Macrocycles are often prized in medicinal chemistry because their rigid shapes can improve binding, selectivity, and stability. But making them in a controlled way is notoriously difficult, especially when a reaction has to build a large ring while also setting stereochemistry with precision.
A new study in Nature Catalysis describes a peptide-based organocatalyst that solves much of that problem. The catalyst is a tripeptide built from proline-derived elements: D-Pro-α-MePro-Glu-NH2. After screening related proline-inspired catalysts and fine-tuning the reaction conditions, the researchers found this sequence to be the most effective for directing macrocyclization.

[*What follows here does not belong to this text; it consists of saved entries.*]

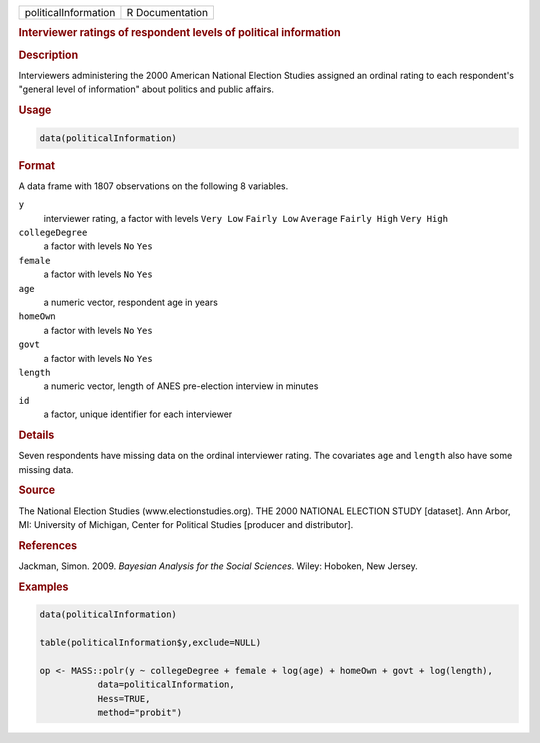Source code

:.. container::

   ==================== ===============
   politicalInformation R Documentation
   ==================== ===============

   .. rubric:: Interviewer ratings of respondent levels of political
      information
      :name: politicalInformation

   .. rubric:: Description
      :name: description

   Interviewers administering the 2000 American National Election
   Studies assigned an ordinal rating to each respondent's "general
   level of information" about politics and public affairs.

   .. rubric:: Usage
      :name: usage

   .. code:: R

      data(politicalInformation)

   .. rubric:: Format
      :name: format

   A data frame with 1807 observations on the following 8 variables.

   ``y``
      interviewer rating, a factor with levels ``Very Low``
      ``Fairly Low`` ``Average`` ``Fairly High`` ``Very High``

   ``collegeDegree``
      a factor with levels ``No`` ``Yes``

   ``female``
      a factor with levels ``No`` ``Yes``

   ``age``
      a numeric vector, respondent age in years

   ``homeOwn``
      a factor with levels ``No`` ``Yes``

   ``govt``
      a factor with levels ``No`` ``Yes``

   ``length``
      a numeric vector, length of ANES pre-election interview in minutes

   ``id``
      a factor, unique identifier for each interviewer

   .. rubric:: Details
      :name: details

   Seven respondents have missing data on the ordinal interviewer
   rating. The covariates ``age`` and ``length`` also have some missing
   data.

   .. rubric:: Source
      :name: source

   The National Election Studies (www.electionstudies.org). THE 2000
   NATIONAL ELECTION STUDY [dataset]. Ann Arbor, MI: University of
   Michigan, Center for Political Studies [producer and distributor].

   .. rubric:: References
      :name: references

   Jackman, Simon. 2009. *Bayesian Analysis for the Social Sciences*.
   Wiley: Hoboken, New Jersey.

   .. rubric:: Examples
      :name: examples

   .. code:: R

      data(politicalInformation)

      table(politicalInformation$y,exclude=NULL)

      op <- MASS::polr(y ~ collegeDegree + female + log(age) + homeOwn + govt + log(length),
                 data=politicalInformation,
                 Hess=TRUE,
                 method="probit")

What makes the catalyst unusual is its bifunctional design. One part activates the substrate through enamine formation, while another part helps organize the linear precursor into a favorable folded arrangement for ring closure. The glutamic acid side chain appears to play an important preorganization role through noncovalent interactions with the Michael acceptor in the substrate, helping bias the reaction toward intramolecular bond formation rather than unwanted side products.
Using this strategy, the team converted linear substrates containing 12- to 18-membered ring targets with excellent results. Reported selectivity reached 20:1 diastereoselectivity and 99% enantiomeric excess, while macrocycle formation dominated over dimerization in most cases. Computational work supported the proposed stereocontrol model and also helped explain why smaller rings are disfavored: the energetic cost of forming rings below 12 members is too high.
The scope was not limited to one type of Michael acceptor. The researchers also showed that similar outcomes could be obtained with other acceptor motifs, including enamides. Importantly, changes to the linear backbone, including the presence of sp2– and sp-hybridized carbons, did not dramatically erode performance. Even when backbone stereocenters were present, the catalyst remained the main source of stereochemical control.
The method was further demonstrated in late-stage functionalization at an aldehyde handle, and it was applied to the synthesis of a macrocyclic core related to robotnikinin, a molecule of therapeutic interest because of its interaction with the Sonic Hedgehog pathway.
Overall, the work suggests that a well-designed peptide organocatalyst can do more than accelerate a reaction: it can actively choreograph macrocycle formation with predictive stereocontrol. That could make this approach useful for building macrocycles and macrolide-like scaffolds with potential biomedical value.